*** Block opens ***
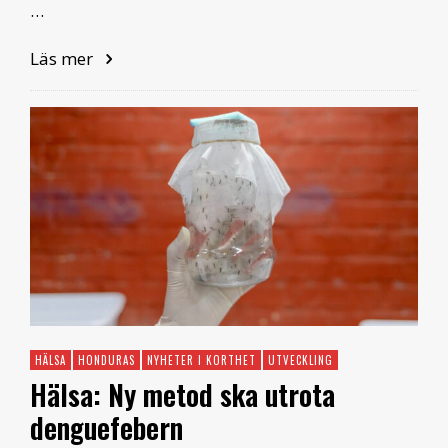
…
Läs mer
HÄLSA
HONDURAS
NYHETER I KORTHET
UTVECKLING
Hälsa: Ny metod ska utrota
denguefebern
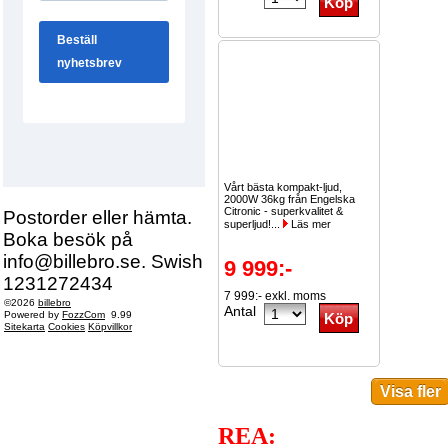
Vårt bästa kompakt-ljud,
2000W 36kg från Engelska
Citronic - superkvalitet &
Postorder eller hämta.
superljud!...
Läs mer
Boka besök på
info@billebro.se. Swish
9 999:-
1231272434
7 999:- exkl. moms
©2026
billebro
Antal
Powered by
FozzCom
9.99
Sitekarta
Cookies
Köpvillkor
REA:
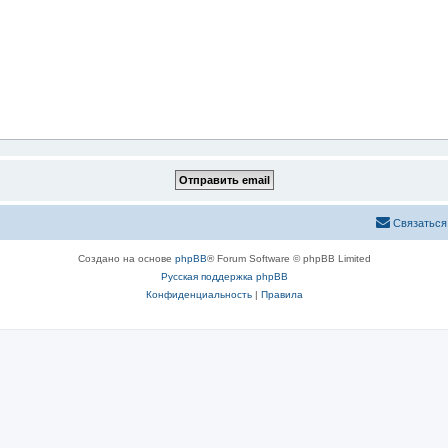
Связаться
Создано на основе
phpBB
® Forum Software © phpBB Limited
Русская поддержка phpBB
Конфиденциальность
|
Правила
*** Block closes ***
Copy out every line in the listing where the word "phpBB" appears.

## Result
phpBB
® Forum Software © phpBB Limited
Русская поддержка phpBB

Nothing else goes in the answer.